Zu entdecken gibt es in Burabay viel: Vierzehn große und unzählige kleine Seen, märchenhafte Wälder und bizarre Felsformationen mit Namen wie Kamel oder Frauenschuh, die Kletterherzen höher schlagen lassen und auf mystische Legenden zurückgehen. Das Kamel war demnach ein gut gesinntes Wachtier, das Menschen vor Feinden warnte, bis es eines Tages einem Jäger zum Opfer fiel und versteinerte.

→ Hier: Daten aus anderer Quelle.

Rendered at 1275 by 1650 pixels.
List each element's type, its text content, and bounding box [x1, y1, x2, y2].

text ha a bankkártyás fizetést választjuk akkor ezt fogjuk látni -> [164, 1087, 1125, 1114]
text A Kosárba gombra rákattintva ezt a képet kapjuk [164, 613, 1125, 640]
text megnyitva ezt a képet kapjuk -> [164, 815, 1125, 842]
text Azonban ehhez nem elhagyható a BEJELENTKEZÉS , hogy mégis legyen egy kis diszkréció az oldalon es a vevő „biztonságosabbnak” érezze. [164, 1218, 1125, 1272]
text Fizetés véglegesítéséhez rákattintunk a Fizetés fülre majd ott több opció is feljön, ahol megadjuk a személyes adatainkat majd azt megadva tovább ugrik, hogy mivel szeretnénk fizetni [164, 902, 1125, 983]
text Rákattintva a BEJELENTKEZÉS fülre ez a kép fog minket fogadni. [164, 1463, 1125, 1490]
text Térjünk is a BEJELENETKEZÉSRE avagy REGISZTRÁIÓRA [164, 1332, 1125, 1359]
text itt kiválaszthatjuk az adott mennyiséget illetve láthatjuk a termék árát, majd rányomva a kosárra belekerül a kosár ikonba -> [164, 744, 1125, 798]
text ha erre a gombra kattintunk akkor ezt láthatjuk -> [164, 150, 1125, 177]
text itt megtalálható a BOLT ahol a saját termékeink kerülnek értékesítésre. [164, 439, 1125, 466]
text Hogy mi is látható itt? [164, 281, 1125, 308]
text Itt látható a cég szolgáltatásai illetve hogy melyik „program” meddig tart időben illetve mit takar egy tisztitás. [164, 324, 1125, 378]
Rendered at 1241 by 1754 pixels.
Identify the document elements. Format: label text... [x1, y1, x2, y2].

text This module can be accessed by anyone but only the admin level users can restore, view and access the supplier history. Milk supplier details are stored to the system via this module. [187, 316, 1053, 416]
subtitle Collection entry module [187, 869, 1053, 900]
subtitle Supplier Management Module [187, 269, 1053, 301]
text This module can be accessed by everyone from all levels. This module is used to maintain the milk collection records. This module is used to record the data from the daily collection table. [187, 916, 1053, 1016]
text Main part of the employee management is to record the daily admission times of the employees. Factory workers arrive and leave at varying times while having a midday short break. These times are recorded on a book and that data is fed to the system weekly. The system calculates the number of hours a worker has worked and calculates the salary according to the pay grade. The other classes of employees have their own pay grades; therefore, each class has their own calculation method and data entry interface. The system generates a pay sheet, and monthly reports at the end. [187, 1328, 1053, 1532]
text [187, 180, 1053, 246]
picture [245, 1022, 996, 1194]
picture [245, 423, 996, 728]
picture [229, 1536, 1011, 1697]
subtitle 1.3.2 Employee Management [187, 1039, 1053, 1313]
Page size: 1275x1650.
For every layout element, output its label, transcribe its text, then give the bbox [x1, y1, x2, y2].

Nasarbajews Faible für Fantasie dürfte diese Umgebung entgegenkommen. Wowa und seine Freunde hingegen würden gerne mal woanders campen. Doch das ist in dieser Gegend – im Gegensatz zu den meisten anderen in Kasachstan – nur im Nationalpark legal. Einmal haben sie es außerhalb versucht und sind prompt von der Polizei erwischt worden. „Die Polizei in Kasachstan ist sehr korrupt“, bringt Wowa noch hervor bevor er in das Gelächter seiner Freunde einfällt. Das Ende vom Lied? Die Strafe wurde abgegolten. Mit zwanzig Litern Kirschen (selbstgepflückt).

Weniger amüsant, aber nachvollziehbar findet er die weiträumigen Sicherheitsvorkehrungen, die bei Nasarbajews Anreise getroffen werden und schon mal über Stunden alles lahmlegen können: „Der Präsident ist zwar beliebt, aber er hat auch Feinde und Angst vor Anschlägen“. Die Kehrseite der Medaille. Doch solange sie schimmert, nimmt Nasarbajew sie sicher gerne in Kauf.